> [JOB ITEM]: Please print each record that follows precisely as it appears.

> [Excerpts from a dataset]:

--- START ---

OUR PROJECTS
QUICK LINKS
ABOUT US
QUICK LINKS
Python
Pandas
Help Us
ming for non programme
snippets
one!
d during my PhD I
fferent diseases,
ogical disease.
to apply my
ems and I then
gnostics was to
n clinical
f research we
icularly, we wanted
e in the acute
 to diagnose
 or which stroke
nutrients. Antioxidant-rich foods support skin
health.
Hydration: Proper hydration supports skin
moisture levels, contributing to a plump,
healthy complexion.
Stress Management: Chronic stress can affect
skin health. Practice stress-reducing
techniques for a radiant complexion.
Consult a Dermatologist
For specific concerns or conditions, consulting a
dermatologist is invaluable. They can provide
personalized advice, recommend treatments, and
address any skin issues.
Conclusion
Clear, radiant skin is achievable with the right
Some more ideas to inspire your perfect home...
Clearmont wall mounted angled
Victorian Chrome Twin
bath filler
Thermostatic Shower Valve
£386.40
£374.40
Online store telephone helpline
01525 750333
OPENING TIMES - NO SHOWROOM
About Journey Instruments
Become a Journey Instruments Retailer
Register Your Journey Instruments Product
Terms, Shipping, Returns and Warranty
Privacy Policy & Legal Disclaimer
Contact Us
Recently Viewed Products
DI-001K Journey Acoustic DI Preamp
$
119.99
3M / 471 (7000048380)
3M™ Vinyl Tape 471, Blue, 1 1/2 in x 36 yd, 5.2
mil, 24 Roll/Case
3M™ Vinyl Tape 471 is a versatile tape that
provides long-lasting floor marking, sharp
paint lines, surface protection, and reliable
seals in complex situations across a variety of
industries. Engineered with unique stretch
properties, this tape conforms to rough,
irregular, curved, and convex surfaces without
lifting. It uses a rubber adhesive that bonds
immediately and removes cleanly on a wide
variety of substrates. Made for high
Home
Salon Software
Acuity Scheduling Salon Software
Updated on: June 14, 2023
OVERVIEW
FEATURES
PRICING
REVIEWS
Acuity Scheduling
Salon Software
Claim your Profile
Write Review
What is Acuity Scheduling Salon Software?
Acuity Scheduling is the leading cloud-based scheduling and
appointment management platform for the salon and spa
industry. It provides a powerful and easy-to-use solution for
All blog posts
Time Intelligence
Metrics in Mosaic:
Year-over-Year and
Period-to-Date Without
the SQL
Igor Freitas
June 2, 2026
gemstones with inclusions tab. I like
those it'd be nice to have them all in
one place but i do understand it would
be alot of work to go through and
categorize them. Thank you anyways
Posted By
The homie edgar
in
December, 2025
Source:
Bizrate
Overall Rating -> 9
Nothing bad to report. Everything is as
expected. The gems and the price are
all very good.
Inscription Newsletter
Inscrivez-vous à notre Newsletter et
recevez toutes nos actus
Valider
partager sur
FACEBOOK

--- END ---

> [WRITTEN ANSWER]:
OUR PROJECTS
QUICK LINKS
ABOUT US
QUICK LINKS
Python
Pandas
Help Us
ming for non programme
snippets
one!
d during my PhD I
fferent diseases,
ogical disease.
to apply my
ems and I then
gnostics was to
n clinical
f research we
icularly, we wanted
e in the acute
 to diagnose
 or which stroke
nutrients. Antioxidant-rich foods support skin
health.
Hydration: Proper hydration supports skin
moisture levels, contributing to a plump,
healthy complexion.
Stress Management: Chronic stress can affect
skin health. Practice stress-reducing
techniques for a radiant complexion.
Consult a Dermatologist
For specific concerns or conditions, consulting a
dermatologist is invaluable. They can provide
personalized advice, recommend treatments, and
address any skin issues.
Conclusion
Clear, radiant skin is achievable with the right
Some more ideas to inspire your perfect home...
Clearmont wall mounted angled
Victorian Chrome Twin
bath filler
Thermostatic Shower Valve
£386.40
£374.40
Online store telephone helpline
01525 750333
OPENING TIMES - NO SHOWROOM
About Journey Instruments
Become a Journey Instruments Retailer
Register Your Journey Instruments Product
Terms, Shipping, Returns and Warranty
Privacy Policy & Legal Disclaimer
Contact Us
Recently Viewed Products
DI-001K Journey Acoustic DI Preamp
$
119.99
3M / 471 (7000048380)
3M™ Vinyl Tape 471, Blue, 1 1/2 in x 36 yd, 5.2
mil, 24 Roll/Case
3M™ Vinyl Tape 471 is a versatile tape that
provides long-lasting floor marking, sharp
paint lines, surface protection, and reliable
seals in complex situations across a variety of
industries. Engineered with unique stretch
properties, this tape conforms to rough,
irregular, curved, and convex surfaces without
lifting. It uses a rubber adhesive that bonds
immediately and removes cleanly on a wide
variety of substrates. Made for high
Home
Salon Software
Acuity Scheduling Salon Software
Updated on: June 14, 2023
OVERVIEW
FEATURES
PRICING
REVIEWS
Acuity Scheduling
Salon Software
Claim your Profile
Write Review
What is Acuity Scheduling Salon Software?
Acuity Scheduling is the leading cloud-based scheduling and
appointment management platform for the salon and spa
industry. It provides a powerful and easy-to-use solution for
All blog posts
Time Intelligence
Metrics in Mosaic:
Year-over-Year and
Period-to-Date Without
the SQL
Igor Freitas
June 2, 2026
gemstones with inclusions tab. I like
those it'd be nice to have them all in
one place but i do understand it would
be alot of work to go through and
categorize them. Thank you anyways
Posted By
The homie edgar
in
December, 2025
Source:
Bizrate
Overall Rating -> 9
Nothing bad to report. Everything is as
expected. The gems and the price are
all very good.
Inscription Newsletter
Inscrivez-vous à notre Newsletter et
recevez toutes nos actus
Valider
partager sur
FACEBOOK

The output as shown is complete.